Normalmente, para grande parte do povo português, o que vem lá de fora é que é bom. Somos bastante críticos com o que temos e com o que somos. Tanto que muitas vezes nos esquecemos que também temos coisas que nos enchem (ou devem encher) de orgulho. Vou só realçar algumas que apesar de ser feriado sei que há quem tenha muito que fazer. Comecemos pelo Fado, a música que nos representa, que só tem sentido quando cantado na nossa língua, uma forma de expressão que é para muitos um modo de vida. Um refúgio onde imortalizamos a Saudade. Depois, a nossa gastronomia. Reconhecida internacionalmente pela qualidade que apresenta é muitas vezes mal avaliada por nós próprios. Petiscos e iguarias que enchem os olhos e consolam a barriga. Do prato para o copo, o nosso vinho. Da Madeira e do Porto – e não só – chegam vinhos que fazem as delícias de quem nos visita. A cada gole uma memória, a cada brinde uma recordação. Depois, temos os poetas – e a literatura em geral – é claro. Aliás, hoje recordamos Camões, provavelmente o maior entre todos. Poderíamos celebrar também Fernando Pessoa ou José Saramago – ou tantos outros. Através da escrita somos capazes de explicar o amor, de abraçar a primavera ou criar novos sentimentos. E temos ainda, apesar de nem sempre nos expressarmos da melhor maneira, um patriotismo que não se explica, sente-se apenas. Quando alguém que representa o nosso país conquista um grande feito, somos todos nós que o conquistamos. Observa-se isso no desporto por exemplo. Quando a seleção nacional conquistou o Euro 2016, quando um atleta olímpico conquista uma medalha, quando o Miguel Oliveira conquista um pódio, todos nós estamos presentes naquele momento em que se iça a bandeira ao som do hino. E nem precisamos de gostar de futebol ou de motociclismo. Simplesmente, quando ganha um, ganhamos todos. E é isso que é ser português.
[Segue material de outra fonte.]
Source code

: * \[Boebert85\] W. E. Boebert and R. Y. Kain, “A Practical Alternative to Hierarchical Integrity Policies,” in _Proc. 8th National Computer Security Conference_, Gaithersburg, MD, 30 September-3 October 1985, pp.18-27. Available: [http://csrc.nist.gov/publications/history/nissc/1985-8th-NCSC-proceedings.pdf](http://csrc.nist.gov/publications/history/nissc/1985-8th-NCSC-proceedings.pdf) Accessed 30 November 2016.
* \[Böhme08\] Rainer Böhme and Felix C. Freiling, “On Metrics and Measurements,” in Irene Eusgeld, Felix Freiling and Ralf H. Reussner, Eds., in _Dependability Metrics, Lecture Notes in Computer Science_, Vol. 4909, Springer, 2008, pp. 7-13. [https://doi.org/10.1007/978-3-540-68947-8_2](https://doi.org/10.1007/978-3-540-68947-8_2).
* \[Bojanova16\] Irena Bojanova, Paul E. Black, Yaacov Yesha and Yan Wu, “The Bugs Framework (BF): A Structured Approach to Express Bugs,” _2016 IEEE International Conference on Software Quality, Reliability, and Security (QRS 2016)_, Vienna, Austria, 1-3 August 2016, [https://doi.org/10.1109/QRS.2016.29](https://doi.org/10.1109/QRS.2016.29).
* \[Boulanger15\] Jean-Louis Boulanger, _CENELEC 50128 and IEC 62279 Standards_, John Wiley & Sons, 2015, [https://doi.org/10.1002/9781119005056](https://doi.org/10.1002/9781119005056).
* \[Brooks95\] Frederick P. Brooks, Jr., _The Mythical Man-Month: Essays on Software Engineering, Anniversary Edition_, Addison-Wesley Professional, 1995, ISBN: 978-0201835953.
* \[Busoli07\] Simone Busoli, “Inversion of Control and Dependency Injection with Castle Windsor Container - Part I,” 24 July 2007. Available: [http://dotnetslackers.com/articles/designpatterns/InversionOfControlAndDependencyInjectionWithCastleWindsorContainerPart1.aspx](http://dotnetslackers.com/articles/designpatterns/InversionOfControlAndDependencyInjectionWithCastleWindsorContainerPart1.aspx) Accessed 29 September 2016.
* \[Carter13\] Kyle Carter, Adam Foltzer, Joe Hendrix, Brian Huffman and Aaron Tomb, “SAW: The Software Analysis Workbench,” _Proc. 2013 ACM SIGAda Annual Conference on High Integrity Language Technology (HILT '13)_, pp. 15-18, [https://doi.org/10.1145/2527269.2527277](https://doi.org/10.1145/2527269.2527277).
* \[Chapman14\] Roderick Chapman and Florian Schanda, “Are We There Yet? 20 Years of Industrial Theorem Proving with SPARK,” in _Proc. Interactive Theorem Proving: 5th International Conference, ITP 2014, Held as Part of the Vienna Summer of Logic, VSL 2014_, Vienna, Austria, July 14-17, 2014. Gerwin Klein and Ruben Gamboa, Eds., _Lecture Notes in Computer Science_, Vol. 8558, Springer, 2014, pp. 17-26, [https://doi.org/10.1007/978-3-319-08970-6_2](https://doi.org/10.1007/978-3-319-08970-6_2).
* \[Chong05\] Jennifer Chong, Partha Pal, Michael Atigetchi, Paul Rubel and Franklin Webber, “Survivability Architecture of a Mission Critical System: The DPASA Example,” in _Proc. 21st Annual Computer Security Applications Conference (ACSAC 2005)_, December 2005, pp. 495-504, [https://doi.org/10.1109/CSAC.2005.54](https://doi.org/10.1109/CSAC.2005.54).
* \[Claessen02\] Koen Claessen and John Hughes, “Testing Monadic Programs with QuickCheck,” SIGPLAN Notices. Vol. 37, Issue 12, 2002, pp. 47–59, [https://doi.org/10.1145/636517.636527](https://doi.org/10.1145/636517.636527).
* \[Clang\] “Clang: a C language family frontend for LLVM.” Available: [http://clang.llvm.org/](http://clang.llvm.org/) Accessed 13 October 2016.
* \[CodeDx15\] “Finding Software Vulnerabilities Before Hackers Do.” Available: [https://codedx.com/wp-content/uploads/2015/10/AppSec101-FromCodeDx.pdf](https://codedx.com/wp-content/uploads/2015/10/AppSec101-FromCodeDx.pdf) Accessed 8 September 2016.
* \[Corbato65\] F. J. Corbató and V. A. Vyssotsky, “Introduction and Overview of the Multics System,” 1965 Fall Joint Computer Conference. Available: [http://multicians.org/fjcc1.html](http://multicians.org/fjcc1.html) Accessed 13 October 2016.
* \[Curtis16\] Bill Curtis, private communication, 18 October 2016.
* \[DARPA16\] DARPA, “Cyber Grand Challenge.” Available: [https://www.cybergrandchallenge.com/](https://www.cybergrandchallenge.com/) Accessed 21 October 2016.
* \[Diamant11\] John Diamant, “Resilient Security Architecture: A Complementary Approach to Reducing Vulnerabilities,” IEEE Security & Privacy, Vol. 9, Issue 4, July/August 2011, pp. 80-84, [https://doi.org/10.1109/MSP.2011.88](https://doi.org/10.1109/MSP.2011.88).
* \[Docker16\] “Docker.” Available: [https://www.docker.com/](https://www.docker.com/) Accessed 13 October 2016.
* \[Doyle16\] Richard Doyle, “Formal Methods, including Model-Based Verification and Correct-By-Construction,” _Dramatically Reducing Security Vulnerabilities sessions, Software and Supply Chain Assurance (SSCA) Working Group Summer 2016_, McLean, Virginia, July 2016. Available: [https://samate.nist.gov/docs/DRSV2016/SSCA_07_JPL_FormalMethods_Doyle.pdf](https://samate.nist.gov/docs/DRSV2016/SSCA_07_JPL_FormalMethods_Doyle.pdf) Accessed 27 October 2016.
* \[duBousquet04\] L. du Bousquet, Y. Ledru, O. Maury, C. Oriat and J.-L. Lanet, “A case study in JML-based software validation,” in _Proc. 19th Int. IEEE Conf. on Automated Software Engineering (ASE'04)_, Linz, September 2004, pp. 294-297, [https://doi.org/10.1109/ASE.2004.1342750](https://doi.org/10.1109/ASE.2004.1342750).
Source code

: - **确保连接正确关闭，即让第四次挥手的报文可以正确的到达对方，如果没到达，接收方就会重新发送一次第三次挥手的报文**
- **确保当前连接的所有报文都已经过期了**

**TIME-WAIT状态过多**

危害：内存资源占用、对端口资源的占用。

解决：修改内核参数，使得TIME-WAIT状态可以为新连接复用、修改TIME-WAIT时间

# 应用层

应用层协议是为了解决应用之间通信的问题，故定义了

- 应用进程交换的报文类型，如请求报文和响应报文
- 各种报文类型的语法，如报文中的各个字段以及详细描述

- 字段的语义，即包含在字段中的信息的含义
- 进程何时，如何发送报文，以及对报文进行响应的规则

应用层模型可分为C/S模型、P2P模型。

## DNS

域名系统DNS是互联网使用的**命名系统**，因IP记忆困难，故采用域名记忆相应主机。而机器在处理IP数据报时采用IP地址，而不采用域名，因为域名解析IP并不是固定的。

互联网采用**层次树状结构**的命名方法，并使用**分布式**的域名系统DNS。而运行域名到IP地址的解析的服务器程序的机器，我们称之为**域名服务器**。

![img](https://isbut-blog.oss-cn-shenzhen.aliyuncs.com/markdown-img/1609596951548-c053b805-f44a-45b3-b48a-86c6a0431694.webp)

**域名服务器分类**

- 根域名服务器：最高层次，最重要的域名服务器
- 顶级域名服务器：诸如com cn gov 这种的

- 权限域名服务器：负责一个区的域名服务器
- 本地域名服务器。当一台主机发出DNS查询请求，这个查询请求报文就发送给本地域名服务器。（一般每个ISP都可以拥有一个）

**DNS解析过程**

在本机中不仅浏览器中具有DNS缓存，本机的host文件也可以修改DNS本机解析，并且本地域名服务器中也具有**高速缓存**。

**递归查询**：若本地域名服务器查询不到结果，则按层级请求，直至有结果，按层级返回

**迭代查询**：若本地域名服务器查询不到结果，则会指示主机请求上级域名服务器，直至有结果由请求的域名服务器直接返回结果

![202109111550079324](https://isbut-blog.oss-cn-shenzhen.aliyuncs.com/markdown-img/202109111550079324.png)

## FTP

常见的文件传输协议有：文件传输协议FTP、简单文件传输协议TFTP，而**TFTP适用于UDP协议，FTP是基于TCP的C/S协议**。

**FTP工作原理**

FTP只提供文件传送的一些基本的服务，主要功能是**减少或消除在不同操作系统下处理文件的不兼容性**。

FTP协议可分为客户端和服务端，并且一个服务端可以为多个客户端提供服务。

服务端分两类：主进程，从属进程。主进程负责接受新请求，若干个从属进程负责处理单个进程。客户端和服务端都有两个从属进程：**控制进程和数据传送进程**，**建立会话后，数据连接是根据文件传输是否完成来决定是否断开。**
Escrever sobre Portugal nunca é fácil, fica sempre algo por dizer. Porque Portugal é isso. É algo novo a cada dia. É uma história do passado que hoje ganha um novo sentido. E é sobretudo um orgulho imenso por aquilo que fomos e que somos, que fizemos e que fazemos e pelo que tivemos e que temos. Já fomos maiores? Já, mas continuamos a ser enormes! Já fizemos coisas que entretanto se foram perdendo? Claro, mas agora fazemos outras. E em muitas delas não há quem chegue aos nossos calcanhares. Já tivemos mais riquezas e mais poder? Sim, mas não vejo riqueza maior que ser português nem poder igual àquele que nós temos quando precisamos de lutar pelo que é nosso.
E já que hoje, além de Portugal, celebramos também Camões, recordemos o que disse o poeta acerca dos nossos feitos na segunda e terceira estrofe da epopeia d’Os Lusíadas:
“E também as memórias gloriosas
Daqueles Reis, que foram dilatando
A Fé, o Império, e as terras viciosas
De África e de Ásia andaram devastando;
E aqueles, que por obras valerosas
Se vão da lei da morte libertando;
Cantando espalharei por toda parte,
Se a tanto me ajudar o engenho e arte.
Cessem do sábio Grego e do Troiano
As navegações grandes que fizeram;
Cale-se de Alexandro e de Trajano
A fama das vitórias que tiveram;
Que eu canto o peito ilustre Lusitano,
A quem Neptuno e Marte obedeceram:
Cesse tudo o que a Musa antígua canta,
Que outro valor mais alto se alevanta.”